WHAT NEEDS TO BE DONE
Which lines of the entries contain the word "Adhes"? Please list them.

DATA SHOWN
= Beginning of Section =

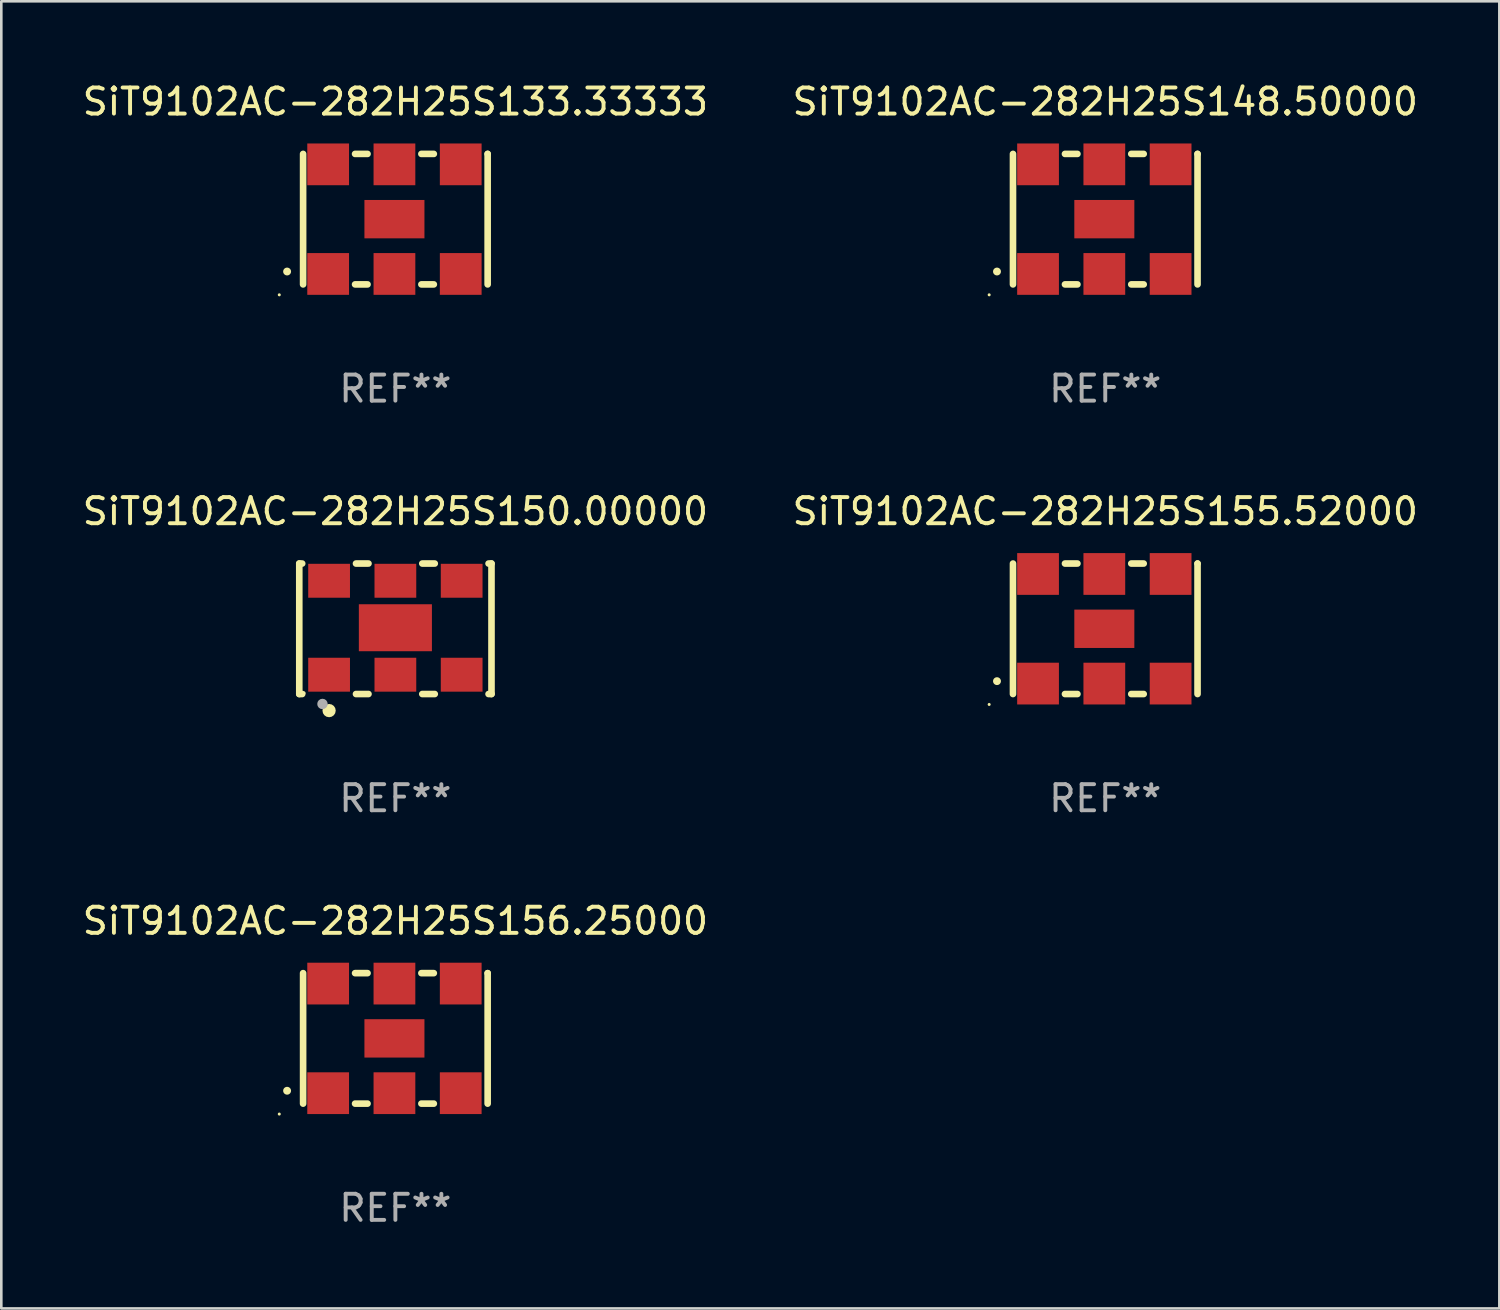
<source format=kicad_pcb>
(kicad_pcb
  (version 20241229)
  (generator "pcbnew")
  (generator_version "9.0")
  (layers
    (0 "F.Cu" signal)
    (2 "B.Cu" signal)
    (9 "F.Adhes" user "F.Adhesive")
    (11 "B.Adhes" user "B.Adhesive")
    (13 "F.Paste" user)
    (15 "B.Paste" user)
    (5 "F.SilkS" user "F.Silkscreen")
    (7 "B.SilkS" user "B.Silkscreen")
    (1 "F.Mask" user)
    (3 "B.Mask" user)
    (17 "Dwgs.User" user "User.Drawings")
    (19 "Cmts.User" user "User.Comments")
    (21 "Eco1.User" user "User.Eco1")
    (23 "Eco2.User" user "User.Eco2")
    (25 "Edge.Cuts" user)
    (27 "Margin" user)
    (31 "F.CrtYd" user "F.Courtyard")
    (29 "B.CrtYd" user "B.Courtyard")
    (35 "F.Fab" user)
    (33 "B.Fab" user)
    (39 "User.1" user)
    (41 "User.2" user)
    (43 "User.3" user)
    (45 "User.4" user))
  (footprint "SiT9102AC-282H25S156.25000"
    (layer "F.Cu")
    (at 12.101 36.741)
    (property "Reference" "SiT9102AC-282H25S156.25000" (at 0 -4.5 0) (layer "F.SilkS") (effects (font (size 1 1) (thickness 0.15))))
    (attr through_hole)
    (fp_line (start -3.536 -2.5) (end -3.536 2.5) (stroke (width 0.254) (type solid)) (layer "F.SilkS"))
    (fp_line (start -1.544 2.5) (end -1.067 2.5) (stroke (width 0.254) (type solid)) (layer "F.SilkS"))
    (fp_line (start -1.067 -2.5) (end -1.544 -2.5) (stroke (width 0.254) (type solid)) (layer "F.SilkS"))
    (fp_line (start 0.996 2.5) (end 1.473 2.5) (stroke (width 0.254) (type solid)) (layer "F.SilkS"))
    (fp_line (start 1.473 -2.5) (end 0.996 -2.5) (stroke (width 0.254) (type solid)) (layer "F.SilkS"))
    (fp_line (start 3.536 -2.5) (end 3.536 -2.5) (stroke (width 0.254) (type solid)) (layer "F.SilkS"))
    (fp_line (start 3.536 2.5) (end 3.536 -2.5) (stroke (width 0.254) (type solid)) (layer "F.SilkS"))
    (fp_arc (start -4.150432 2.006604) (mid -4.149162 2.006599) (end -4.147892 2.006604) (stroke (width 0.3) (type solid)) (layer "F.SilkS"))
    (fp_circle (center -4.449 2.9) (end -4.419 2.9) (stroke (width 0.06) (type solid)) (fill no) (layer "F.SilkS"))
    (fp_text user "REF**" (at 0 6.5 0) (layer "F.Fab") (effects (font (size 1 1) (thickness 0.15))))
    (pad "1" smd rect (at -2.576 2.1) (size 1.6 1.6) (layers "F.Cu" "F.Mask" "F.Paste"))
    (pad "2" smd rect (at -0.036 2.1) (size 1.6 1.6) (layers "F.Cu" "F.Mask" "F.Paste"))
    (pad "3" smd rect (at 2.504 2.1) (size 1.6 1.6) (layers "F.Cu" "F.Mask" "F.Paste"))
    (pad "4" smd rect (at 2.504 -2.1) (size 1.6 1.6) (layers "F.Cu" "F.Mask" "F.Paste"))
    (pad "5" smd rect (at -0.036 -2.1) (size 1.6 1.6) (layers "F.Cu" "F.Mask" "F.Paste"))
    (pad "6" smd rect (at -2.576 -2.1) (size 1.6 1.6) (layers "F.Cu" "F.Mask" "F.Paste"))
    (pad "7" smd rect (at -0.036 0) (size 2.3 1.47) (layers "F.Cu" "F.Mask" "F.Paste")))
  (footprint "SiT9102AC-282H25S150.00000"
    (layer "F.Cu")
    (at 12.101 21.045)
    (property "Reference" "SiT9102AC-282H25S150.00000" (at 0 -4.5 0) (layer "F.SilkS") (effects (font (size 1 1) (thickness 0.15))))
    (attr through_hole)
    (fp_line (start -3.683 -2.5) (end -3.571 -2.5) (stroke (width 0.254) (type solid)) (layer "F.SilkS"))
    (fp_line (start -3.683 2.5) (end -3.683 -2.5) (stroke (width 0.254) (type solid)) (layer "F.SilkS"))
    (fp_line (start -3.683 2.5) (end -3.571 2.5) (stroke (width 0.254) (type solid)) (layer "F.SilkS"))
    (fp_line (start -1.509 -2.5) (end -1.031 -2.5) (stroke (width 0.254) (type solid)) (layer "F.SilkS"))
    (fp_line (start -1.509 2.5) (end -1.031 2.5) (stroke (width 0.254) (type solid)) (layer "F.SilkS"))
    (fp_line (start 1.031 -2.5) (end 1.509 -2.5) (stroke (width 0.254) (type solid)) (layer "F.SilkS"))
    (fp_line (start 1.031 2.5) (end 1.509 2.5) (stroke (width 0.254) (type solid)) (layer "F.SilkS"))
    (fp_line (start 3.571 -2.5) (end 3.683 -2.5) (stroke (width 0.254) (type solid)) (layer "F.SilkS"))
    (fp_line (start 3.571 2.5) (end 3.683 2.5) (stroke (width 0.254) (type solid)) (layer "F.SilkS"))
    (fp_line (start 3.683 2.5) (end 3.683 -2.5) (stroke (width 0.254) (type solid)) (layer "F.SilkS"))
    (fp_circle (center -3.5 2.46) (end -3.47 2.46) (stroke (width 0.06) (type solid)) (fill no) (layer "F.SilkS"))
    (fp_circle (center -2.54 3.135) (end -2.413 3.135) (stroke (width 0.254) (type solid)) (fill no) (layer "F.SilkS"))
    (fp_circle (center -2.794 2.881) (end -2.694 2.881) (stroke (width 0.2) (type solid)) (fill no) (layer "F.Fab"))
    (fp_text user "REF**" (at 0 6.5 0) (layer "F.Fab") (effects (font (size 1 1) (thickness 0.15))))
    (pad "1" smd rect (at -2.54 1.76) (size 1.6 1.3) (layers "F.Cu" "F.Mask" "F.Paste"))
    (pad "2" smd rect (at 0 1.76) (size 1.6 1.3) (layers "F.Cu" "F.Mask" "F.Paste"))
    (pad "3" smd rect (at 2.54 1.76) (size 1.6 1.3) (layers "F.Cu" "F.Mask" "F.Paste"))
    (pad "4" smd rect (at 2.54 -1.84) (size 1.6 1.3) (layers "F.Cu" "F.Mask" "F.Paste"))
    (pad "5" smd rect (at 0 -1.84) (size 1.6 1.3) (layers "F.Cu" "F.Mask" "F.Paste"))
    (pad "6" smd rect (at -2.54 -1.84) (size 1.6 1.3) (layers "F.Cu" "F.Mask" "F.Paste"))
    (pad "7" smd rect (at 0 -0.04) (size 2.8 1.8) (layers "F.Cu" "F.Mask" "F.Paste")))
  (footprint "SiT9102AC-282H25S155.52000"
    (layer "F.Cu")
    (at 39.304 21.045)
    (property "Reference" "SiT9102AC-282H25S155.52000" (at 0 -4.5 0) (layer "F.SilkS") (effects (font (size 1 1) (thickness 0.15))))
    (attr through_hole)
    (fp_line (start -3.536 -2.5) (end -3.536 2.5) (stroke (width 0.254) (type solid)) (layer "F.SilkS"))
    (fp_line (start -1.544 2.5) (end -1.067 2.5) (stroke (width 0.254) (type solid)) (layer "F.SilkS"))
    (fp_line (start -1.067 -2.5) (end -1.544 -2.5) (stroke (width 0.254) (type solid)) (layer "F.SilkS"))
    (fp_line (start 0.996 2.5) (end 1.473 2.5) (stroke (width 0.254) (type solid)) (layer "F.SilkS"))
    (fp_line (start 1.473 -2.5) (end 0.996 -2.5) (stroke (width 0.254) (type solid)) (layer "F.SilkS"))
    (fp_line (start 3.536 -2.5) (end 3.536 -2.5) (stroke (width 0.254) (type solid)) (layer "F.SilkS"))
    (fp_line (start 3.536 2.5) (end 3.536 -2.5) (stroke (width 0.254) (type solid)) (layer "F.SilkS"))
    (fp_arc (start -4.150432 2.006604) (mid -4.149162 2.006599) (end -4.147892 2.006604) (stroke (width 0.3) (type solid)) (layer "F.SilkS"))
    (fp_circle (center -4.449 2.9) (end -4.419 2.9) (stroke (width 0.06) (type solid)) (fill no) (layer "F.SilkS"))
    (fp_text user "REF**" (at 0 6.5 0) (layer "F.Fab") (effects (font (size 1 1) (thickness 0.15))))
    (pad "1" smd rect (at -2.576 2.1) (size 1.6 1.6) (layers "F.Cu" "F.Mask" "F.Paste"))
    (pad "2" smd rect (at -0.036 2.1) (size 1.6 1.6) (layers "F.Cu" "F.Mask" "F.Paste"))
    (pad "3" smd rect (at 2.504 2.1) (size 1.6 1.6) (layers "F.Cu" "F.Mask" "F.Paste"))
    (pad "4" smd rect (at 2.504 -2.1) (size 1.6 1.6) (layers "F.Cu" "F.Mask" "F.Paste"))
    (pad "5" smd rect (at -0.036 -2.1) (size 1.6 1.6) (layers "F.Cu" "F.Mask" "F.Paste"))
    (pad "6" smd rect (at -2.576 -2.1) (size 1.6 1.6) (layers "F.Cu" "F.Mask" "F.Paste"))
    (pad "7" smd rect (at -0.036 0) (size 2.3 1.47) (layers "F.Cu" "F.Mask" "F.Paste")))
  (footprint "SiT9102AC-282H25S148.50000"
    (layer "F.Cu")
    (at 39.304 5.348)
    (property "Reference" "SiT9102AC-282H25S148.50000" (at 0 -4.5 0) (layer "F.SilkS") (effects (font (size 1 1) (thickness 0.15))))
    (attr through_hole)
    (fp_line (start -3.536 -2.5) (end -3.536 2.5) (stroke (width 0.254) (type solid)) (layer "F.SilkS"))
    (fp_line (start -1.544 2.5) (end -1.067 2.5) (stroke (width 0.254) (type solid)) (layer "F.SilkS"))
    (fp_line (start -1.067 -2.5) (end -1.544 -2.5) (stroke (width 0.254) (type solid)) (layer "F.SilkS"))
    (fp_line (start 0.996 2.5) (end 1.473 2.5) (stroke (width 0.254) (type solid)) (layer "F.SilkS"))
    (fp_line (start 1.473 -2.5) (end 0.996 -2.5) (stroke (width 0.254) (type solid)) (layer "F.SilkS"))
    (fp_line (start 3.536 -2.5) (end 3.536 -2.5) (stroke (width 0.254) (type solid)) (layer "F.SilkS"))
    (fp_line (start 3.536 2.5) (end 3.536 -2.5) (stroke (width 0.254) (type solid)) (layer "F.SilkS"))
    (fp_arc (start -4.150432 2.006604) (mid -4.149162 2.006599) (end -4.147892 2.006604) (stroke (width 0.3) (type solid)) (layer "F.SilkS"))
    (fp_circle (center -4.449 2.9) (end -4.419 2.9) (stroke (width 0.06) (type solid)) (fill no) (layer "F.SilkS"))
    (fp_text user "REF**" (at 0 6.5 0) (layer "F.Fab") (effects (font (size 1 1) (thickness 0.15))))
    (pad "1" smd rect (at -2.576 2.1) (size 1.6 1.6) (layers "F.Cu" "F.Mask" "F.Paste"))
    (pad "2" smd rect (at -0.036 2.1) (size 1.6 1.6) (layers "F.Cu" "F.Mask" "F.Paste"))
    (pad "3" smd rect (at 2.504 2.1) (size 1.6 1.6) (layers "F.Cu" "F.Mask" "F.Paste"))
    (pad "4" smd rect (at 2.504 -2.1) (size 1.6 1.6) (layers "F.Cu" "F.Mask" "F.Paste"))
    (pad "5" smd rect (at -0.036 -2.1) (size 1.6 1.6) (layers "F.Cu" "F.Mask" "F.Paste"))
    (pad "6" smd rect (at -2.576 -2.1) (size 1.6 1.6) (layers "F.Cu" "F.Mask" "F.Paste"))
    (pad "7" smd rect (at -0.036 0) (size 2.3 1.47) (layers "F.Cu" "F.Mask" "F.Paste")))
  (footprint "SiT9102AC-282H25S133.33333"
    (layer "F.Cu")
    (at 12.101 5.348)
    (property "Reference" "SiT9102AC-282H25S133.33333" (at 0 -4.5 0) (layer "F.SilkS") (effects (font (size 1 1) (thickness 0.15))))
    (attr through_hole)
    (fp_line (start -3.536 -2.5) (end -3.536 2.5) (stroke (width 0.254) (type solid)) (layer "F.SilkS"))
    (fp_line (start -1.544 2.5) (end -1.067 2.5) (stroke (width 0.254) (type solid)) (layer "F.SilkS"))
    (fp_line (start -1.067 -2.5) (end -1.544 -2.5) (stroke (width 0.254) (type solid)) (layer "F.SilkS"))
    (fp_line (start 0.996 2.5) (end 1.473 2.5) (stroke (width 0.254) (type solid)) (layer "F.SilkS"))
    (fp_line (start 1.473 -2.5) (end 0.996 -2.5) (stroke (width 0.254) (type solid)) (layer "F.SilkS"))
    (fp_line (start 3.536 -2.5) (end 3.536 -2.5) (stroke (width 0.254) (type solid)) (layer "F.SilkS"))
    (fp_line (start 3.536 2.5) (end 3.536 -2.5) (stroke (width 0.254) (type solid)) (layer "F.SilkS"))
    (fp_arc (start -4.150432 2.006604) (mid -4.149162 2.006599) (end -4.147892 2.006604) (stroke (width 0.3) (type solid)) (layer "F.SilkS"))
    (fp_circle (center -4.449 2.9) (end -4.419 2.9) (stroke (width 0.06) (type solid)) (fill no) (layer "F.SilkS"))
    (fp_text user "REF**" (at 0 6.5 0) (layer "F.Fab") (effects (font (size 1 1) (thickness 0.15))))
    (pad "1" smd rect (at -2.576 2.1) (size 1.6 1.6) (layers "F.Cu" "F.Mask" "F.Paste"))
    (pad "2" smd rect (at -0.036 2.1) (size 1.6 1.6) (layers "F.Cu" "F.Mask" "F.Paste"))
    (pad "3" smd rect (at 2.504 2.1) (size 1.6 1.6) (layers "F.Cu" "F.Mask" "F.Paste"))
    (pad "4" smd rect (at 2.504 -2.1) (size 1.6 1.6) (layers "F.Cu" "F.Mask" "F.Paste"))
    (pad "5" smd rect (at -0.036 -2.1) (size 1.6 1.6) (layers "F.Cu" "F.Mask" "F.Paste"))
    (pad "6" smd rect (at -2.576 -2.1) (size 1.6 1.6) (layers "F.Cu" "F.Mask" "F.Paste"))
    (pad "7" smd rect (at -0.036 0) (size 2.3 1.47) (layers "F.Cu" "F.Mask" "F.Paste")))
  (gr_rect
    (start -3 -3)
    (end 54.405 47.09)
    (stroke (width 0.1) (type default))
    (fill no)
    (layer "Edge.Cuts")))
</source>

= End of Section =

SOLUTION
    (9 "F.Adhes" user "F.Adhesive")
    (11 "B.Adhes" user "B.Adhesive")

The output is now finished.